The Stained Art of Alexandra Carter

Illustrator and painter Alexandra Carter admit that abstract and minimal work never seemed to be an option for her. She needed more to hold onto, she needed to feel engaged. She found what she was looking for in her personal history. She also found it in stains.

In one series, Carter paints using cranberry juice – a reference to her origins, which include growing up on a cranberry farm in New England. The fluid is juxtaposed with collage elements; using solvents and other transfer methods she directly appropriates reference images from her archive.

“Narrative and narrative imagery has always appealed to me,” she told Girl Trip. “I think it’s necessary to investigate the stories we grew up with, and other stories that have been told throughout history, and how those have shaped us – not just how they morally shaped us, but how they conjure certain images in our brain. Most of these stories I’ve come upon through narrative resources of literature and film, but also very clearly from the research and image-mining that I conduct while traveling.”

Her work (which also includes print media, collage, and performance), often leans on her personal background, but also draws from literature, mythology, dance, and costume.

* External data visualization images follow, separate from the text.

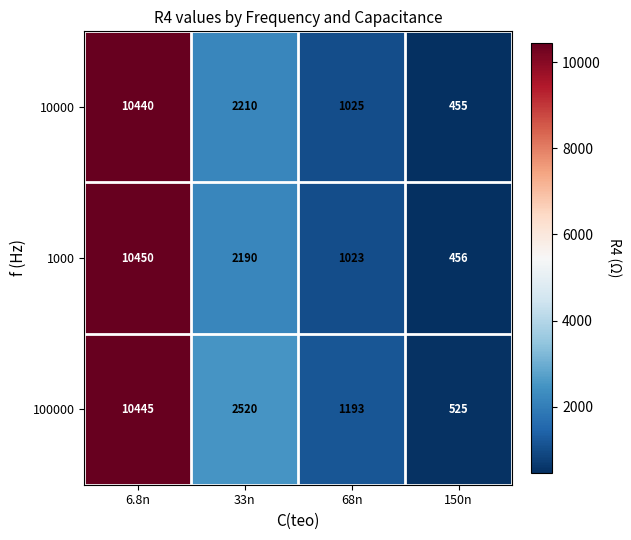

What is the difference between the second highest and minimum values in the 1000 series?

1734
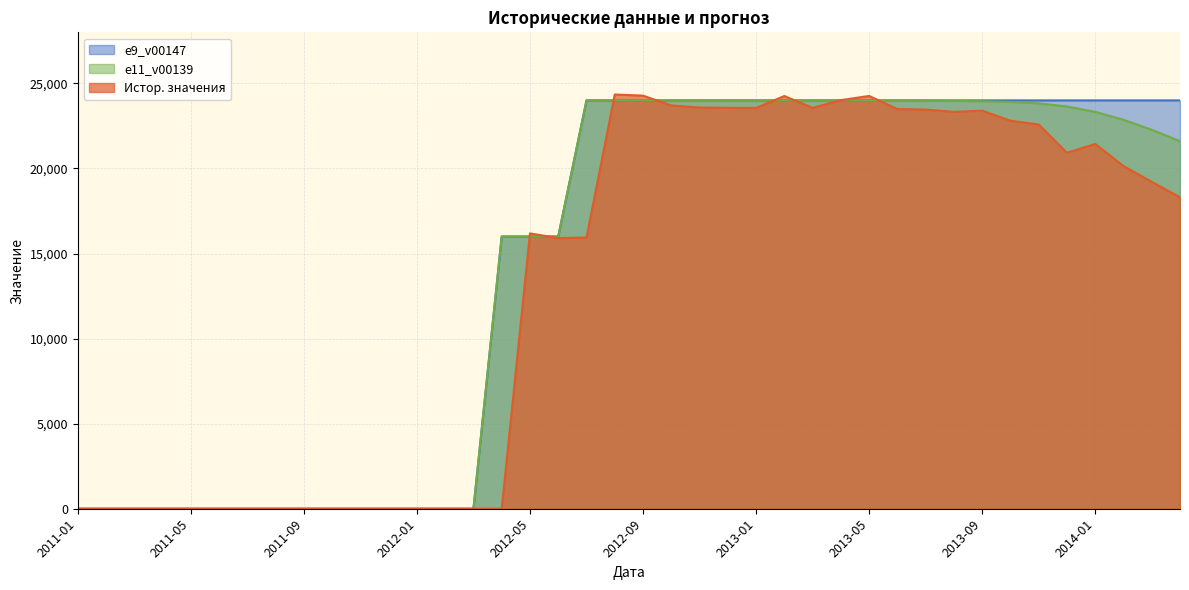

What is the spread (max minus min) of values at 2012-04?

16000.0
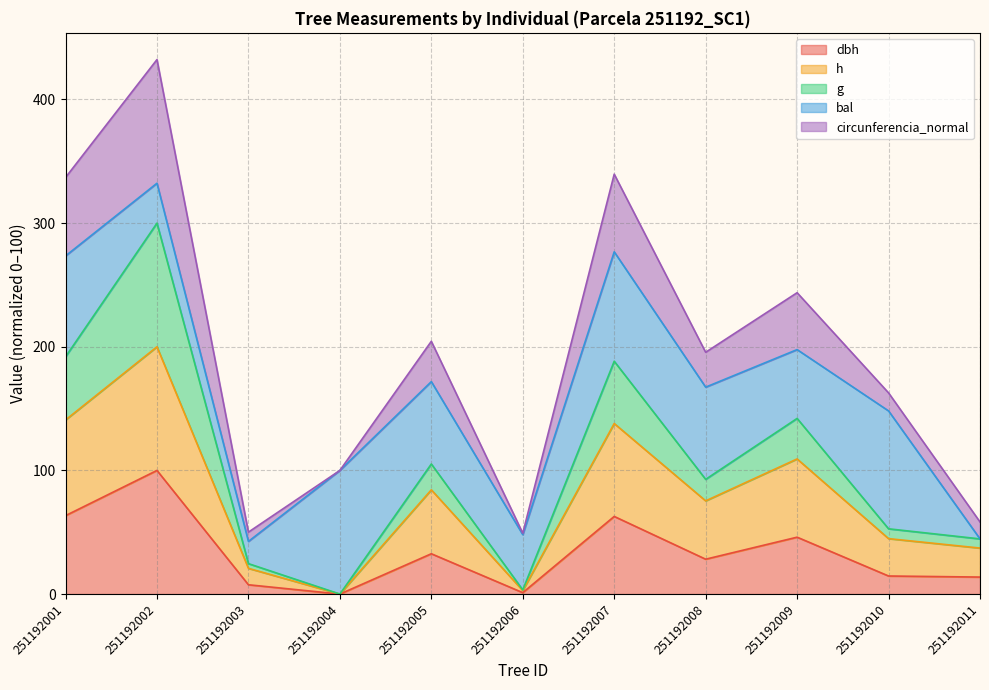

True or false: h has a value of 54.8 at 251192009.

False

The personal memory is interconnected with the collective memory, and Carter explores through her work themes of gender, fairytale, and masquerade.

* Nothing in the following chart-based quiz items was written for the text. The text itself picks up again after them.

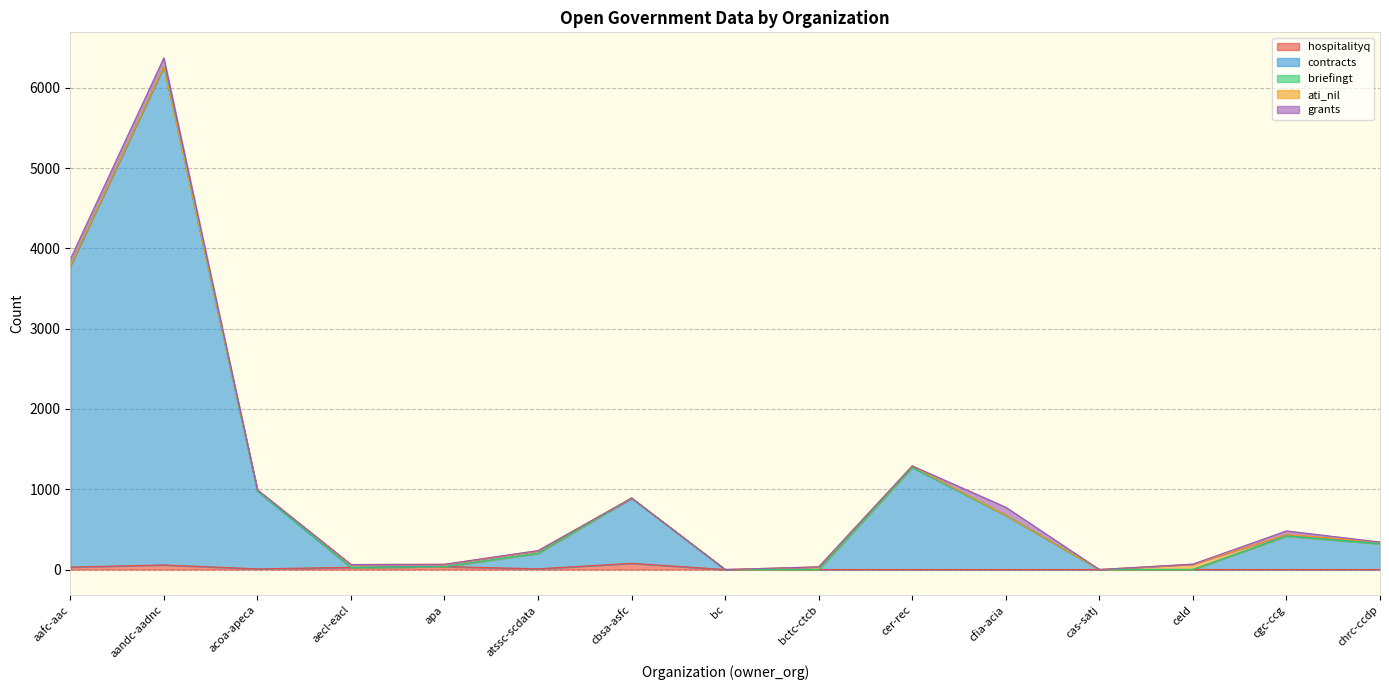

How many lines are shown in the chart?

5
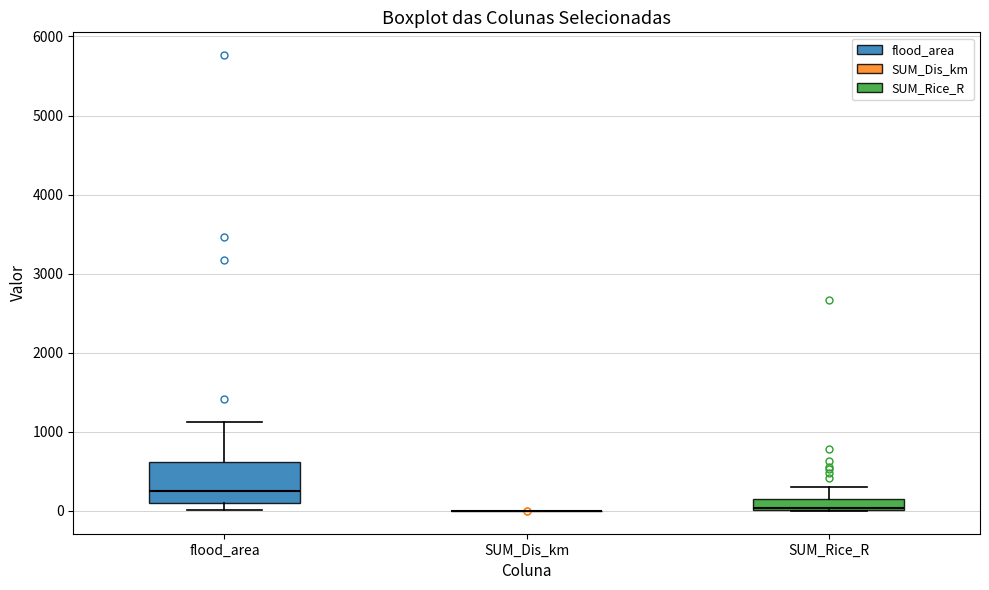

Which box is the tallest, from its lower edge to its upper edge?

flood_area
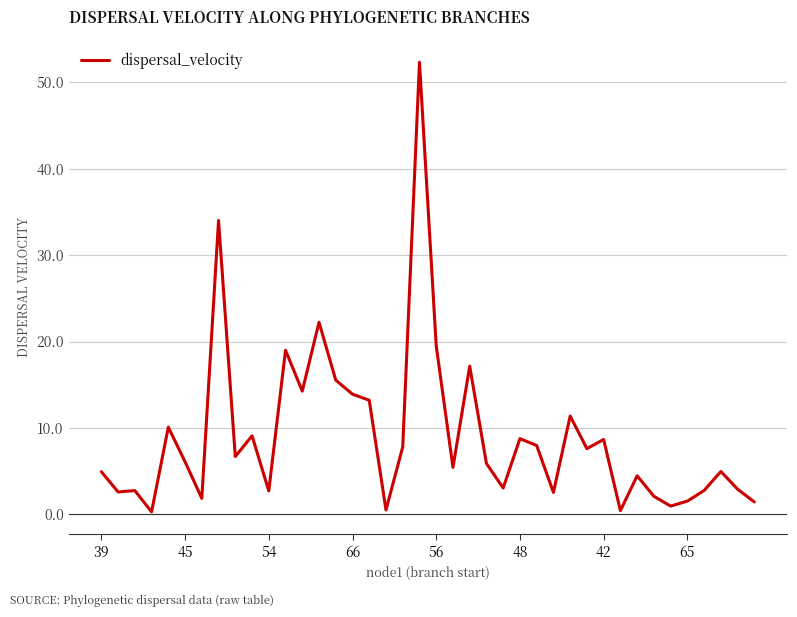

Count the number of categories in the chart.

40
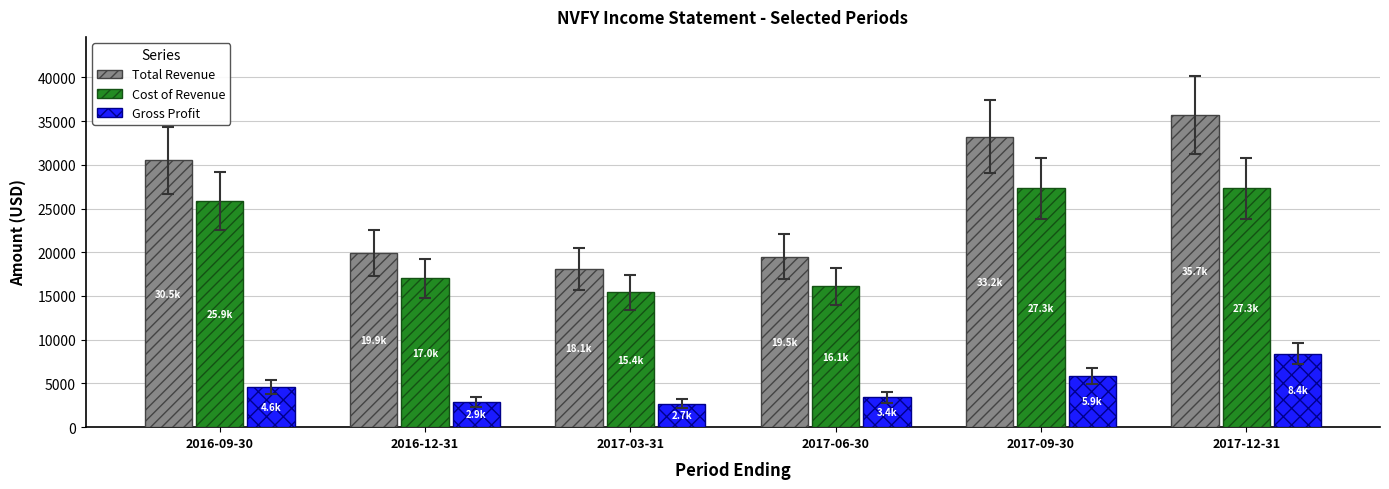

What is the sum of all Gross Profit values?

27900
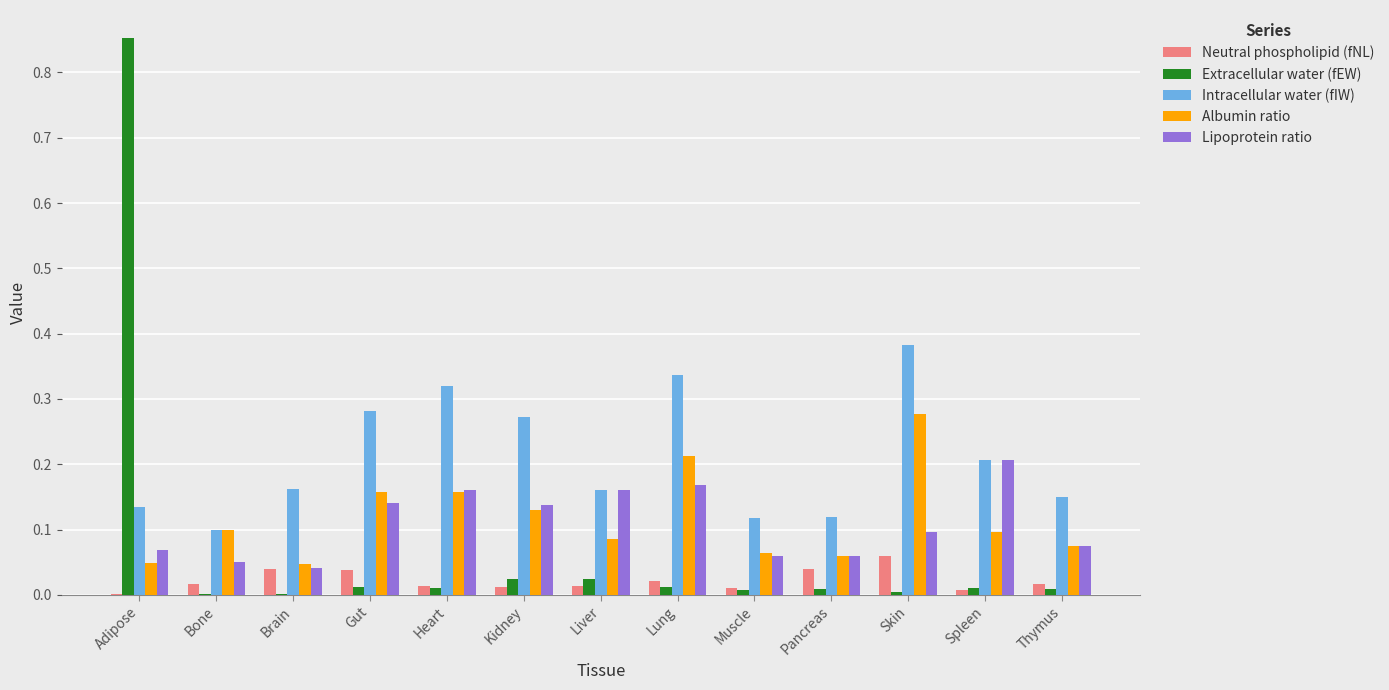

Is the value of Albumin ratio at Kidney greater than the value of Neutral phospholipid (fNL) at Heart?

Yes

“My work involves my identity directly, especially since I often use my own body as a model,” she says. “A lot of artists don’t call themselves feminists or don’t want to be classified as ‘women artists’ and I get that; we should be considered across the whole broad sphere of art discourse, not just as a representation of our gender. Men don’t face that same prescription. However, because we ARE less represented in the art world (in terms of who is being shown at galleries and museums, who is selling, etc), I think shouting out that identity, as a female artist, serves the call for more female representation in the art world.”